The rate of circumcisions for boys born in US hospitals declined by 10 percent across a 32-year period, according to a recent report by the Centers for Disease Control and Prevention.

The data, collected between 1979 and 2010, show an overall drop in male circumcisions at hospitals from 64.5 percent to 58.3 percent - peaking in 1981 when 65 percent of baby boys were circumcised and falling to its lowest in 2007 at 55 percent.

Because the data does not account for the ritual circumcisions which take place outside of hospitals or those done following a a newborn's discharge from its birth hospital, the CDC says the data should not be used as an estimate for prevalence of all male circumcision in the US.

However, the decline in newborn hospital circumcision is being attributed to changing attitudes toward the practice, along with a a change in the country's immigrant population, fluctuating medical guidelines and medical insurers increasingly dropping the procedure from coverage.

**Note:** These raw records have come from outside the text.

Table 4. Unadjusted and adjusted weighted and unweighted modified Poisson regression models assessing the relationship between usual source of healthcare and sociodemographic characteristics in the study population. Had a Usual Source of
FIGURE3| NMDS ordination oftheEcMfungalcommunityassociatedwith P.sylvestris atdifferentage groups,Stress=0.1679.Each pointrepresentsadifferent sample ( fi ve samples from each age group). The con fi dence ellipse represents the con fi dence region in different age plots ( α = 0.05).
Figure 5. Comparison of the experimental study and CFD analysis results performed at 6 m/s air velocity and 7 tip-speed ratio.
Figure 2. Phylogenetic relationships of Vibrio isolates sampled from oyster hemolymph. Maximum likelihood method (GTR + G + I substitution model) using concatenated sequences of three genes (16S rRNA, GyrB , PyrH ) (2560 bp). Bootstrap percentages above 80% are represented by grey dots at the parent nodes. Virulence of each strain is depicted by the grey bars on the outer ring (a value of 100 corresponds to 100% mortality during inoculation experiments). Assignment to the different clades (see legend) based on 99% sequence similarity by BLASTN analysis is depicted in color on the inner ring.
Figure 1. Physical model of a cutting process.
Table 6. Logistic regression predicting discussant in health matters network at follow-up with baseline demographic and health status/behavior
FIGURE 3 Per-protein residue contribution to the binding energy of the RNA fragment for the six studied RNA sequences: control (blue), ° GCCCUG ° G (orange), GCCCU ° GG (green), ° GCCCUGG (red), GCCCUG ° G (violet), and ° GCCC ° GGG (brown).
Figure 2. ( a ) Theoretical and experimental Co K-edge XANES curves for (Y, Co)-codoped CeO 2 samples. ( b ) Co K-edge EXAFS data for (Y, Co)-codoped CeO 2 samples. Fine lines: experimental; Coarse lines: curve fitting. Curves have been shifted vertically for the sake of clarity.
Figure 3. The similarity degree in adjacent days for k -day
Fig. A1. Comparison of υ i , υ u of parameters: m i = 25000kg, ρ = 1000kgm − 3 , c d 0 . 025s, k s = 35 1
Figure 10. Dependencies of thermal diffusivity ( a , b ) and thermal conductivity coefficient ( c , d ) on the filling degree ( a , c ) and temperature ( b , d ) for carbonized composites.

Rates of circumcision in the US have fallen most dramatically in the West, where by 2010 about 40 percent were circumcised, compared to about 65 percent in 1980. Medicaid has stopped funding the procedure in 18 states, according to Bloomberg News, many of which are in the West, including Arizona, California, Oregon and Washington.

While it is not as common in Europe and Asia, the removal of the foreskin of the penis is common for US males. Religious laws of Judaism and Islam also prescribe male circumcision and the practice is common in Israel as well as in Muslim countries.

"I've been in practice for over 40 years and there wasn't any question about whether to circumcise in the 'good old days' because parents were worried about what might happen in the locker room in middle school or high school," Thomas McInerny, president of the American Academy of Pediatrics, told Bloomberg News."But circumcision is less frequent in Europe and Asia, so in time as more immigration has occurred, there are more uncircumcised floating around in locker rooms, so you're not going to get an embarrassing situation."

McInerny added that the days when doctors said "do this" and the patients didn't question them are over.

"The overall modest rate of decline reflects that parents are more thoughtful about circumcision now than they were a decade or two ago when circumcision was a given," McInerny said, according to NPR.

There is a strong opposition movement against circumcision, with those backing it contending that the practice is cruel and unnecessary.

"It's a brutal and unnecessary procedure to inflict on a baby that can't consent," Georganne Chapin, the executive director of the anti-circumcision advocacy group Intact America, told Bloomberg News."The biggest reason people have moved from circumcising their children, moving toward leaving their children as they're born, is they've realized circumcision isn't necessary and it's painful."